Impensado, não. Ele pensara muito antes de receber os favores da moça. Decidira-se
pelo último grito do guerreiro, algo que serviria para testar suas verdades,
saber se sua aparente apatia sexual era fruto da longeva convivência com a
mulher, ou se estava realmente ficando decrépito, senil, velho, um cacareco...
Tirara sua dúvida, adquirira a verdade... Mas o que fazer com ela? Isto é, com
a verdade e com a sua mulher? Era evidente que sua mulher não tinha culpa da
natureza humana, quer física, quer moral. Ele também não tinha esse tipo de
culpa, ou pelo menos não deveria ter. Que culpa poderia ele ter da falta de
umidade vaginal de sua mulher? Que culpa ele poderia ter se a natureza o dotara
de um apetite sexual que ainda estava vigente com essa sua idade já tardia?
Afinal de tudo, o que era o amor? Certamente convivência, o lado a lado, o
companheirismo, e sexo. Muitas vezes pensara no companheirismo com a sua
mulher, ela gostando de umas coisas preferencialmente, e ele de outras, e das
reticências no relacionamento que haviam causado. Mas apesar de tudo, sentia-se
culpado. Esse sentimento de culpa ele tinha. Se contasse à mulher, o casamento
poderia acabar, apesar dela ser extremamente compreensível, mas o descortinar
da verdade, abriria as portas para que sua mulher tivesse também suas
aventuras... E pensando bem, nada mais justo!... Decidido a morrer justo,
apesar de culpado, abraçou a idéia de contar á mulher a sua aventura,
explicando os motivos... Se sua mulher optasse por ter suas aventuras, correria
o risco. Afinal, ele era um sujeito justo, que se sentia culpado, e queria
morrer justo, com suas contas expiadas em vida...
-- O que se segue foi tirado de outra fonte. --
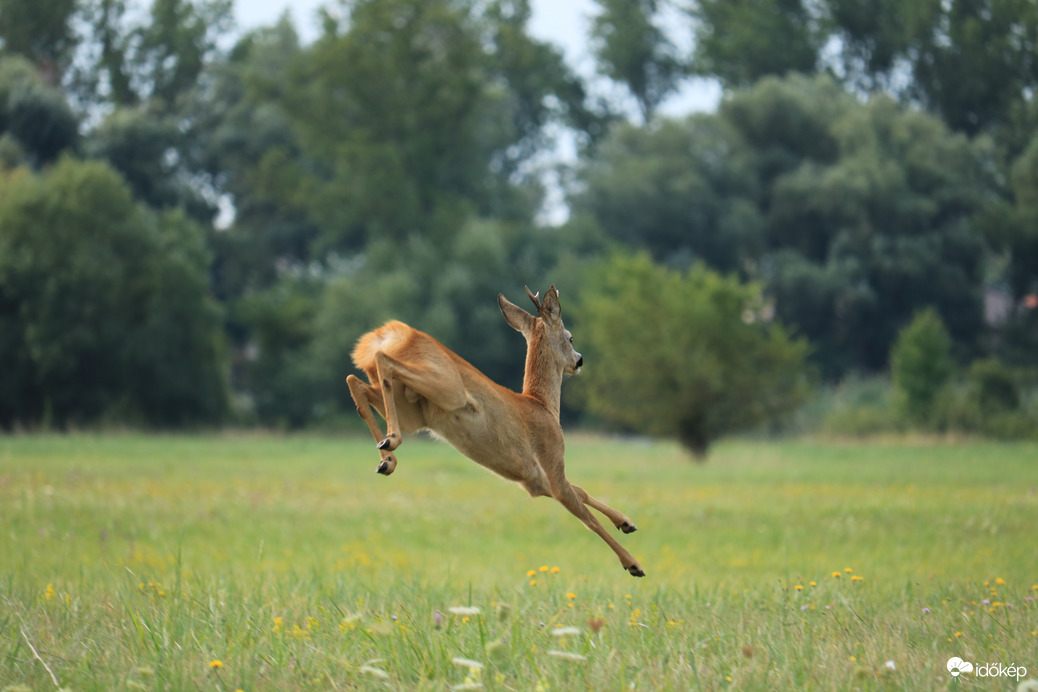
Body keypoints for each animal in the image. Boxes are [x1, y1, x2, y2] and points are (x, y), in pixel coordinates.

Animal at [344, 284, 643, 576]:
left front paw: (626, 522)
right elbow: (587, 518)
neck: (543, 406)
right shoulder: (552, 458)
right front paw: (633, 564)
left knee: (356, 382)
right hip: (446, 387)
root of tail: (388, 335)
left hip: (414, 410)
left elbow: (581, 491)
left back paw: (386, 459)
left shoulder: (534, 480)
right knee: (381, 362)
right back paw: (391, 442)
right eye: (570, 337)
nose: (579, 361)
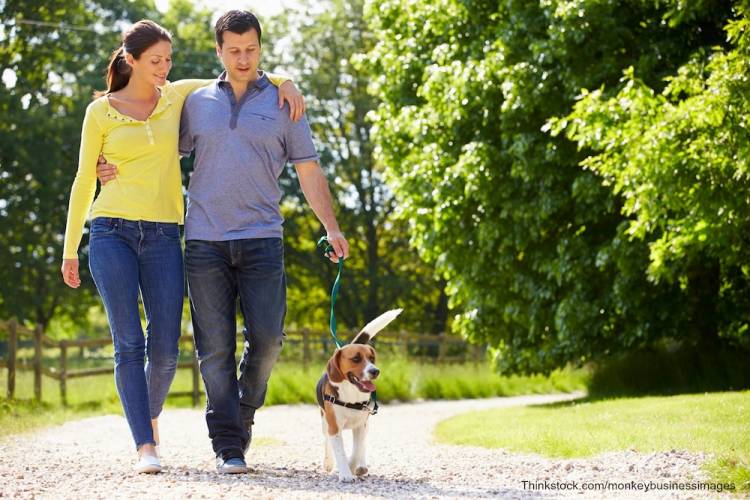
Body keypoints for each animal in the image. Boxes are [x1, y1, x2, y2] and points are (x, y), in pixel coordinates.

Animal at [314, 308, 402, 480]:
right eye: (356, 359)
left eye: (372, 358)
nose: (375, 371)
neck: (351, 395)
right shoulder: (334, 427)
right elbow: (339, 451)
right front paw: (345, 474)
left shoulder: (361, 425)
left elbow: (357, 449)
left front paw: (353, 466)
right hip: (324, 421)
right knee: (327, 440)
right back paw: (328, 463)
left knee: (361, 445)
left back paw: (361, 465)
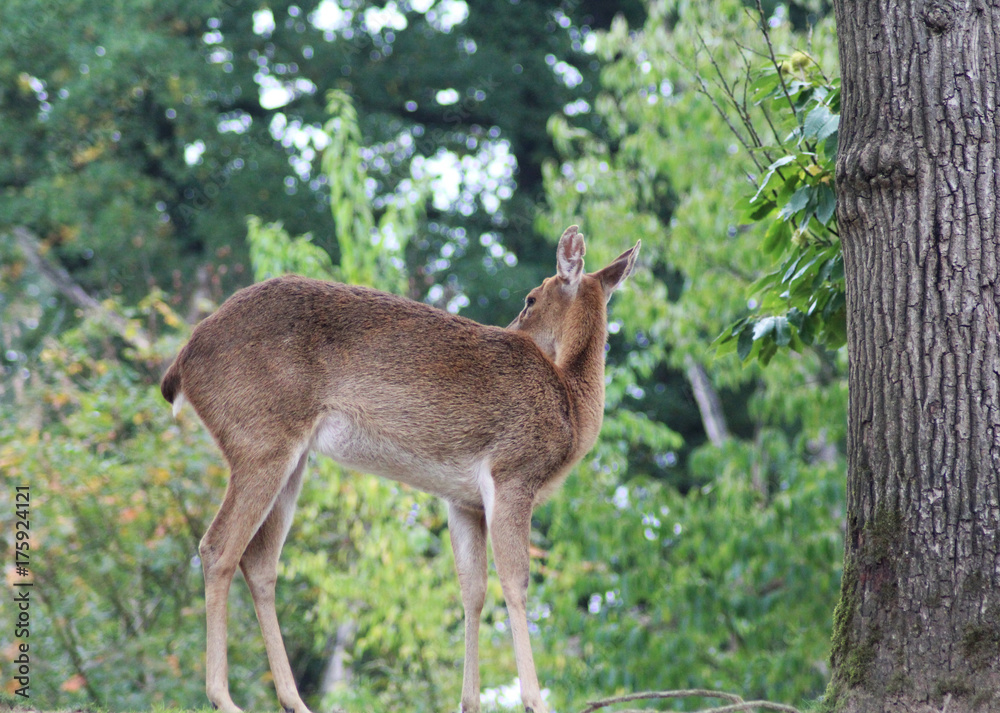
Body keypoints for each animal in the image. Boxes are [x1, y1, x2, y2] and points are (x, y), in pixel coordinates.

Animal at [158, 227, 640, 712]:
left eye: (529, 298)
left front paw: (470, 702)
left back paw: (294, 700)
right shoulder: (513, 471)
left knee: (258, 560)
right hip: (260, 441)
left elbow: (473, 590)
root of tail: (180, 366)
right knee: (218, 547)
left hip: (289, 458)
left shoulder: (463, 499)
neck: (571, 407)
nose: (512, 328)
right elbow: (516, 582)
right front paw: (535, 701)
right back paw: (223, 697)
Quando a mulher, vendo o cachorro e a gata o olhou nos olhos e se aproximou dele, sentiu um calafrio na espinha... Será que até ela percebera o seu pecado?
-
Gostei! Cadê o perfume novo? – perguntou-lhe a mulher, sentindo umas réstias de
perfume diferente no ar, que ele exalava.
Então,
ele contou. Muito se discutiu naquela noite. À beira de um ataque cardíaco,
fizeram confissões. Quando ele soube que ela o traíra com um homem mais novo, a
quem ajudava até financeiramente de vez em quando, a dor veio lancinante. Era
um ataque cardíaco sem dúvida. Ainda teve uns momentos breves de raciocínio consciente
voltado para sua vida pregressa antes de apagar definitivamente.
Nos
dias seguintes, mas já no velório, a viúva contava para suas amigas mais
íntimas o quanto seu marido a enganara durante toda a vida, aquele safado,
mentiroso, machista. Logo ela, que tanto o amara.